The median age in the town was 46.9 years. 19.9% of residents were under the age of 18; 4.8% were between the ages of 18 and 24; 22.8% were from 25 to 44; 28.7% were from 45 to 64; and 23.6% were 65 years of age or older. The gender makeup of the town was 46.9% male and 53.1% female.

===2000 census===
As of the census of 2000, there were 280 people, 120 households, and 81 families living in the town. The population density was 1,519.2 PD/sqmi. There were 138 housing units at an average density of 748.8 /sqmi. The racial makeup of the town was 90.71% White, 5.36% African American, 0.36% Native American, 1.79% Asian, and 1.79% from two or more races. Hispanic or Latino of any race were 0.36% of the population.

There were 120 households, out of which 28.3% had children under the age of 18 living with them, 50.8% were married couples living together, 11.7% had a female householder with no husband present, and 32.5% were non-families. 30.0% of all households were made up of individuals, and 16.7% had someone living alone who was 65 years of age or older. The average household size was 2.33 and the average family size was 2.85.
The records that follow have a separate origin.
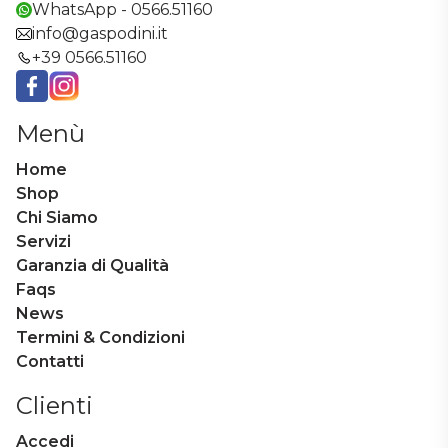
WhatsApp - 0566.51160
info@gaspodini.it
+39 0566.51160
Facebook
Instagram
Menù
Home
Shop
Chi Siamo
Servizi
Garanzia di Qualità
Faqs
News
Termini & Condizioni
Contatti
Clienti
Accedi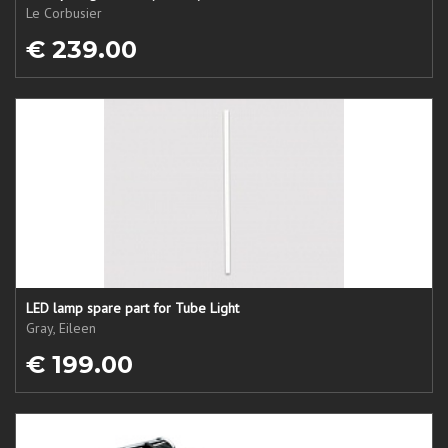
Le Corbusier
€ 239.00
LED lamp spare part for Tube Light
Gray, Eileen
€ 199.00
In the town, the population was spread out, with 22.9% under the age of 18, 5.0% from 18 to 24, 24.6% from 25 to 44, 24.6% from 45 to 64, and 22.9% who were 65 years of age or older. The median age was 42 years. For every 100 females, there were 80.6 males. For every 100 females age 18 and over, there were 77.0 males.

The median income for a household in the town was $34,886, and the median income for a family was $46,250. Males had a median income of $28,542 versus $20,313 for females. The per capita income for the town was $18,082. About 4.7% of families and 4.5% of the population were below the poverty line, including 9.4% of those under the age of eighteen and 1.7% of those 65 or over.

==Infrastructure==

===Major highways===
Vienna is traversed by several Delmarva highways:

- Maryland Route 731 leads straight into the center of town, meeting a dead end where the old drawbridge span over the Nanticoke River was located. The road is also known as Old Route 50, as it was once US 50.
- Maryland Route 331 (Rhodesdale-Vienna Road) travels north out of the town, bound for Rhodesdale. It starts at Old US 50 and travels north through the middle of town, interchanging with US 50.
- U.S. Route 50 bypasses Vienna to the northeast on a small, four-lane freeway section completed in 1991. This section also incorporates the Nanticoke Memorial Bridge, which replaced the original drawbridge span.

===Navigable rivers===
Vienna is on the north bank of the Nanticoke River.

===Public transportation===
Vienna is accessible by the Delmarva Community Transit commuter bus service.

==Notable people==
- Josiah Kerr, Republican Congressman from Maryland representing Maryland's 1st congressional district, 1900–1901.
- Thomas Holliday Hicks, governor of the State of Maryland during the American Civil War.
- James M. Cain, author of "The Postman Always Rings Twice".